SPM
- class hana_ml.algorithms.pal.association.SPM(min_support, relational=None, max_len=None, min_len=None, max_len_out=None, min_len_out=None, ubiquitous=None, calc_lift=None, timeout=None)
The Sequential Pattern Mining (SPM) algorithm is a method in data mining developed to determine frequent patterns that occur in sequential data. This could be employed in several applications from market basket analysis to medical data analysis. Algorithm's purpose is to identify the patterns of purchase or occurrence in a sequence of time, highlighting patterns or trends in the data that may not have been initially apparent.
- Parameters:
- min_supportfloat
Specifies the minimum support value. Any item with support less than the user-specified minimum support value is not included in the frequent item mining phase.

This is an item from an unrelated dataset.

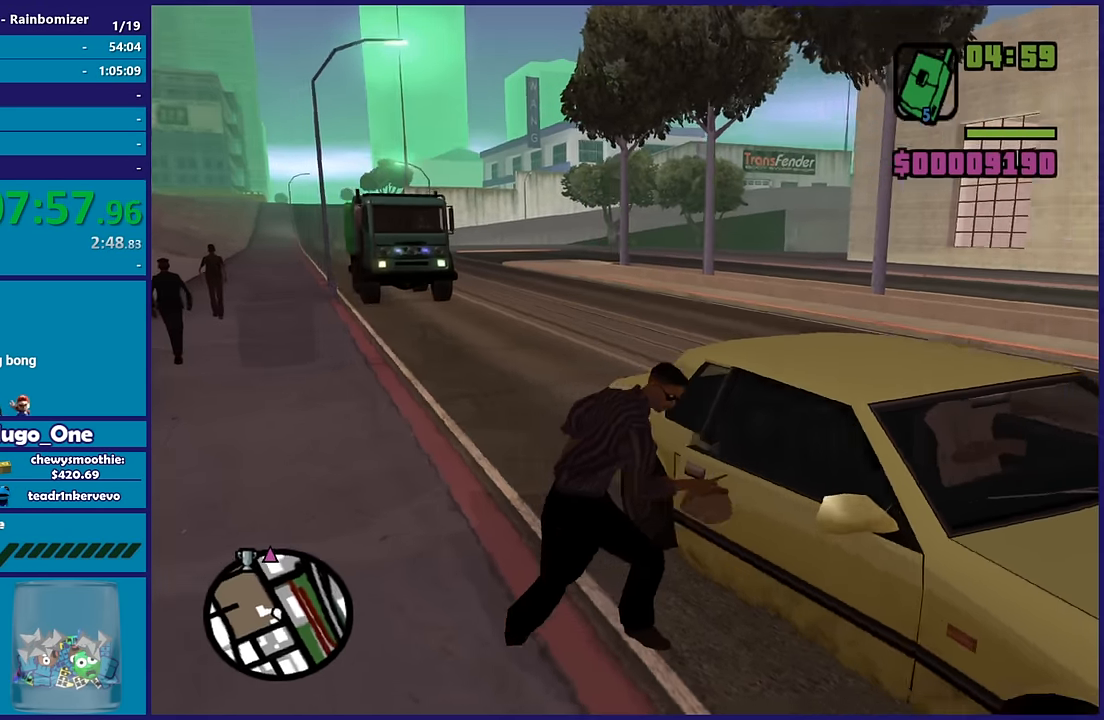
{"buttons": [], "left_stick": "center", "right_stick": "center", "button_events": []}
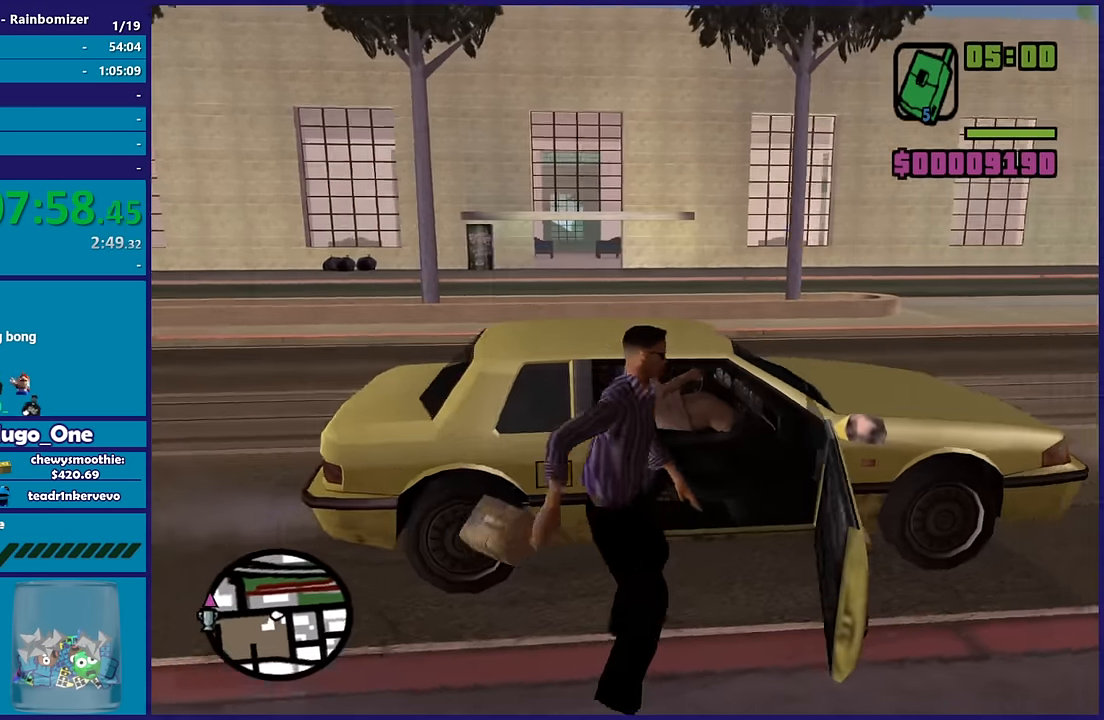
{"buttons": [], "left_stick": "center", "right_stick": "center", "button_events": []}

- relationalbool, optional
Determines if relational logic should be applied in sequential pattern mining. If set to False, a single table for frequent pattern mining results is produced. Conversely, if set to True, the results table is split into two tables: one for mined patterns, and another for statistics.
Defaults to False.
- ubiquitousfloat, optional
Defines the limit above which items are disregarded during the frequent item mining phase.
Defaults to 1.0.
- min_lenint, optional
This parameter indicates the minimum number of items that can be present in a transaction. If transactions contain less than this number, they won't be considered during the pattern mining process.
Defaults to 1.
- max_lenint, optional
This parameter indicates the maximum number of items that can be present in a transaction.
Defaults to 10.
- min_len_outint, optional
This denotes the minimum number of items to be included in the mined association rules in the result table.
Defaults to 1.
- max_len_outint, optional
Specifies the maximum number of items of the mined association rules in the result table.
Defaults to 10.
- calc_liftbool, optional
Defines whether or not to compute lift values for all appropriate cases. If set to False, lift values are only computed for cases where the last transaction entails a single item.
Defaults to False.
- timeoutint, optional
Specifies the maximum run time for the algorithm in seconds. The algorithm will cease computation if the specified timeout is exceeded.
Defaults to 3600.
Examples
Input DataFrame df:
>>> df.collect() CUSTID TRANSID ITEMS 0 A 1 Apple 1 A 1 Blueberry ... 11 C 2 Blueberry 12 C 3 Dessert
Initialize a SPM object:
>>> sp = SPM(min_support=0.5, relational=False, ubiquitous=1.0, max_len=10, min_len=1, calc_lift=True)
Perform the fit() and obtain the result:
>>> sp.fit(data=df, customer='CUSTID', transaction='TRANSID', item='ITEMS') >>> sp.result_.collect() PATTERN SUPPORT CONFIDENCE LIFT 0 {Apple} 1.000000 0.000000 0.000000 1 {Apple},{Blueberry} 0.666667 0.666667 0.666667 2 {Apple},{Dessert} 1.000000 1.000000 1.000000 ... 10 {Cherry},{Dessert} 0.666667 1.000000 1.000000 11 {Dessert} 1.000000 0.000000 0.000000
- Attributes:
- result_DataFrame
The overall frequent pattern mining result, structured as follows:
1st column : mined frequent patterns,
2nd column : support values,
3rd column : confidence values,
4th column : lift values.
Available only when
relational
is False.- pattern_DataFrame
- Result for mined frequent patterns, structured as follows:
1st column : pattern ID,
2nd column : transaction ID,
3rd column : items.
Available only when
relational
is True.- stats_DataFrame
- Statistics for frequent pattern mining, structured as follows:
1st column : pattern ID,
2nd column : support values,
3rd column : confidence values,
4th column : lift values.
Available only when
relational
is True.
Methods
fit
(data[, customer, transaction, item, ...])Association rule mining on the given data.
- fit(data, customer=None, transaction=None, item=None, item_restrict=None, min_gap=None)
Association rule mining on the given data.
- Parameters:
- dataDataFrame
The input data.
- customerstr, optional
Column name of customer ID in the input data.
Defaults to name of the 1st column if not provided.
- transactionstr, optional
Column name of transaction ID in the input data.
Specially for sequential pattern mining, values of this column must reflect the sequence of occurrence as well.
Defaults to name of the 1st non-customer column if not provided.
- itemstr, optional
Column name of item ID (or items) in the input data.
Defaults to the name of the last non-customer, non-transaction column if not provided.
- item_restrictlist of int or str, optional
Specifies the list of items allowed in the mined association rule.
No default value
- min_gapint, optional
Specifies the the minimum time difference between consecutive transactions in a sequence.
No default value.
Inherited Methods from PALBase
Besides those methods mentioned above, the SPM class also inherits methods from PALBase class, please refer to PAL Base for more details.